AWS Glue Development Library (awsglue-dev)
awsglue-dev provides Python interfaces to the AWS Glue ETL library, primarily for local development, IDE auto-completion, and local script validation. It extends Apache Spark with additional data types and operations for ETL workflows. The package version `2021.12.30` is part of an ecosystem that facilitates authoring scripts for AWS Glue, a fully managed, serverless ETL service.
Warnings
- breaking The `awsglue-dev` package primarily offers Python interfaces for local development (e.g., IDE auto-completion, static analysis). Actual AWS Glue ETL scripts built with these interfaces *must be executed within the AWS Glue service* or a compatible local Docker environment that includes the Glue Spark runtime JARs.
- gotcha For local development with `awsglue-dev`, the `pyspark` library is a mandatory peer dependency and must be installed separately. Without it, core components like `SparkContext` and `GlueContext` will not function.

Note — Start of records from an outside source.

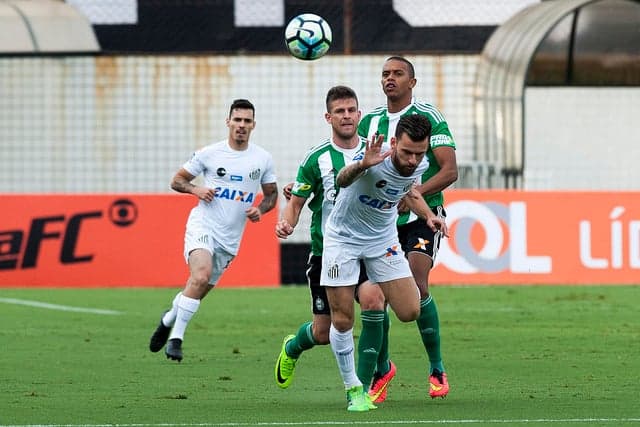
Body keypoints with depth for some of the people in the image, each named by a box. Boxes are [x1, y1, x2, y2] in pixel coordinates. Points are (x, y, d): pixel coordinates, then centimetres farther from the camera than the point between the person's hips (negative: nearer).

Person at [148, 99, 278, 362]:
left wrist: (260, 210, -4)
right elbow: (177, 180, 6)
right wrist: (196, 189, -15)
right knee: (201, 276, -28)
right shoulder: (209, 153, -2)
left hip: (230, 238, 4)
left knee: (199, 290, 11)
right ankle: (175, 338, -19)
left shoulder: (263, 159, 5)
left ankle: (168, 320, 41)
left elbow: (271, 194, 17)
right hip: (203, 225, -4)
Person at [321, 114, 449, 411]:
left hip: (383, 240, 4)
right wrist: (361, 166, -73)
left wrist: (428, 215, -4)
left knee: (410, 312, -6)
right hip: (343, 238, -4)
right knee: (342, 320, -7)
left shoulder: (419, 165, -13)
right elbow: (342, 180, -53)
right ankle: (353, 389, 11)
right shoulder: (376, 160, -32)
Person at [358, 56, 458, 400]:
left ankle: (436, 369, -4)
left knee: (417, 287, -20)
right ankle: (381, 369, 17)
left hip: (421, 216, -4)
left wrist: (416, 193, -24)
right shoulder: (369, 121, 10)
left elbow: (449, 170, -12)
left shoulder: (429, 118, -5)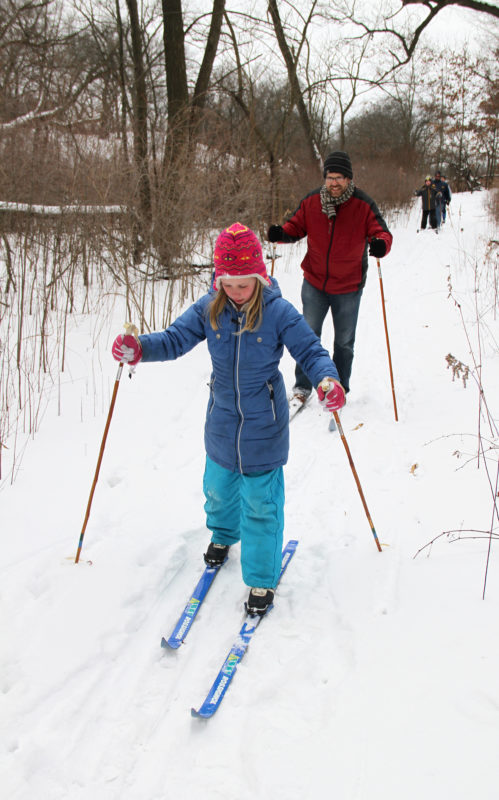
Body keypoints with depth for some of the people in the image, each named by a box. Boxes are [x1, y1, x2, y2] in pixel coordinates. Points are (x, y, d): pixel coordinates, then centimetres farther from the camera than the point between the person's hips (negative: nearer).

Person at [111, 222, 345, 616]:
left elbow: (311, 351, -12)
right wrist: (139, 348, -28)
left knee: (261, 503, 3)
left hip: (264, 425, -4)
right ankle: (223, 534, 56)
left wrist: (327, 380, -32)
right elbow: (176, 339, -8)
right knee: (219, 487, 24)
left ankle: (262, 579, 20)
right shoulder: (208, 309, -7)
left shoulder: (279, 312, -16)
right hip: (222, 422, 4)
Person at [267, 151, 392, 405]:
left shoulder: (363, 205, -12)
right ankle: (302, 387, 22)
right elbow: (296, 227, 4)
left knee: (344, 341, 13)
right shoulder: (311, 202, -5)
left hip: (348, 287, -1)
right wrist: (281, 234, -19)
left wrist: (381, 244, -38)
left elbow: (381, 232, -14)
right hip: (314, 283, 1)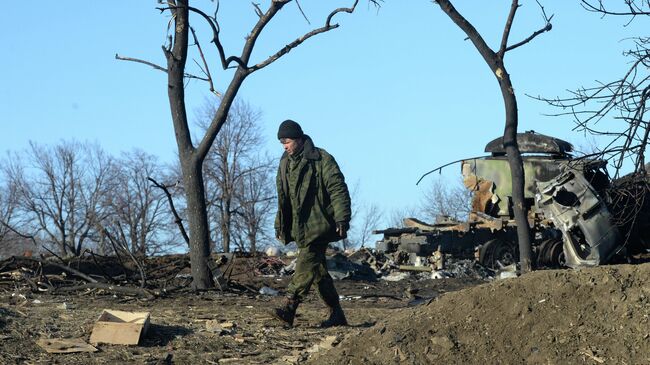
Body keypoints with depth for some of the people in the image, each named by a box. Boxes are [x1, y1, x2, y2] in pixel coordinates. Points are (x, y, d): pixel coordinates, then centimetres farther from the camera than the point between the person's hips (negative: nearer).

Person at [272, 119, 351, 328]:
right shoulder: (286, 163, 16)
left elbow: (338, 191, -11)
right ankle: (336, 315, 15)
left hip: (318, 225, -8)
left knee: (306, 264, -18)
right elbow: (283, 198, 24)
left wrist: (342, 220, -18)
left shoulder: (322, 160, -7)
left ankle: (289, 308, -27)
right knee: (318, 271, 8)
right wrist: (280, 226, 20)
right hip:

- gotcha AWS Glue job scripts, by default, may not automatically partition output data when writing to target data sources. This can lead to poor performance on large datasets.
- gotcha AWS Glue environments (which `awsglue-dev` mirrors) often ship with a set of pre-installed Python packages, some of which may contain known vulnerabilities or be outdated. Relying solely on these default versions can pose security risks.
- breaking Migrating AWS Glue jobs between major Glue versions (e.g., from Glue 2.0/3.0 to 4.0/5.0) can introduce breaking changes due to underlying Spark version upgrades, changes in supported Python versions, or deprecation of certain libraries/APIs. Scripts developed with `awsglue-dev` might need adjustments.
Install
-
pip install awsglue-dev -
pip install pyspark
Imports
- GlueContext
from awsglue.context import GlueContext
- SparkContext
from pyspark.context import SparkContext
- Job
from awsglue.job import Job
- getResolvedOptions
from awsglue.utils import getResolvedOptions
- DynamicFrame
from awsglue.dynamicframe import DynamicFrame
- * (transforms)
from awsglue.transforms import *
Quickstart
import sys
from pyspark.context import SparkContext
from awsglue.context import GlueContext
from awsglue.job import Job
from awsglue.utils import getResolvedOptions
# These parameters are typically passed by AWS Glue service
# For local development, you might set dummy values or omit if not testing getResolvedOptions
args = getResolvedOptions(sys.argv, ['JOB_NAME'])
sc = SparkContext()
gLueContext = GlueContext(sc)
spark = gLueContext.spark_session
job = Job(gLueContext)
job.init(args['JOB_NAME'], args)
# Your Glue ETL script logic would go here
# For example, to create a DynamicFrame:
# from awsglue.dynamicframe import DynamicFrame
# dynamic_frame = gLueContext.create_dynamic_frame.from_options(
# connection_type='s3',
# connection_options={'paths': ['s3://your-bucket/your-data/'], 'recurse': True},
# format='json'
# )
print(f"Initialized GlueContext and SparkSession for job: {args['JOB_NAME']}")
# Don't forget job.commit() in a real Glue job
# job.commit()